__Texto proporcionado__
# # #

En la portada, dos niños, uno más grande que el otro, están solos, de espaldas, en un descampado árido y miran la silueta de una ciudad y una enorme nube de humo, blanca, luminosa, que se dibuja a lo lejos. El mayor tiene una moneda en la palma de la mano. Las ventanas invisibles, la flamante novela de Federico Ivanier que acaba de publicar Criatura editora, propone una aventura de corte fantástico que emprenden dos hermanos, Marcos y Tino, de diez y de siete años, cuando al tirar cara o cruz una moneda al aire, cruzan una ventana a un mundo paralelo. Sin proponérselo, quedan inmersos en un juego en otra realidad, desconocida, alucinada, en la que deben apelar al ingenio para salir airosos. Allí conocen a Valentina, una chiquilina de 15 años que los guía; también conocen a otros personajes, algunos que los ayudan, otros que los persiguen. En un estado de permanente alerta, van descubriendo que ese mundo es un juego al que se accede con monedas como la que ellos tienen y que para salir deben resolver un acertijo, algo en lo que Marcos, el mayor de los hermanos, es muy bueno.

# # #

__Líneas de datos__

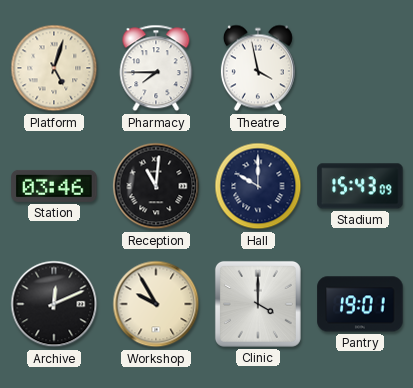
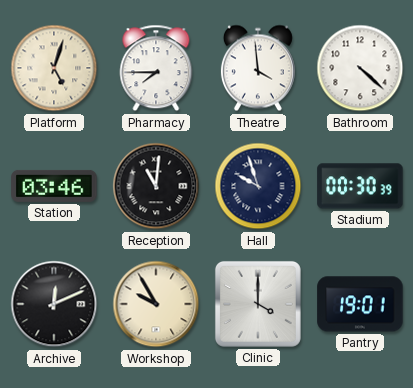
Theatre: 3:58 -> 3:59
Bathroom: none -> 4:22
Hall: 10:00 -> 9:57
Stadium: 15:43 -> 00:30
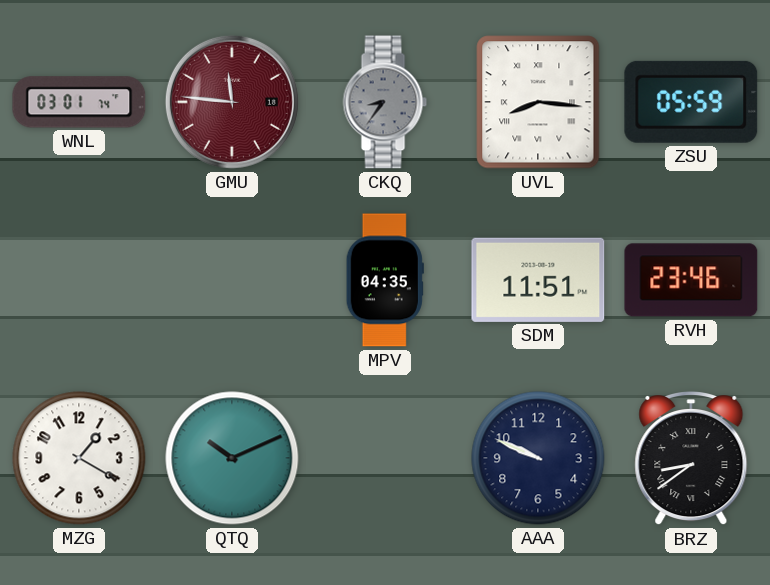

# # #

__Consignas del ejercicio__
**a)** Nombra todos los personajes de la historia que el texto proporcionado identifica con nombre propio.
**b)** Explica, según el texto proporcionado, qué deben hacer los hermanos para salir del mundo paralelo y por qué Marcos está en buena posición para lograrlo.

__Los resultados__
**a)** Marcos, Tino y Valentina.

**b)** Para salir de ese mundo, que es un juego, los hermanos deben resolver un acertijo. Marcos, el mayor de los dos, está en buena posición porque es muy bueno para eso.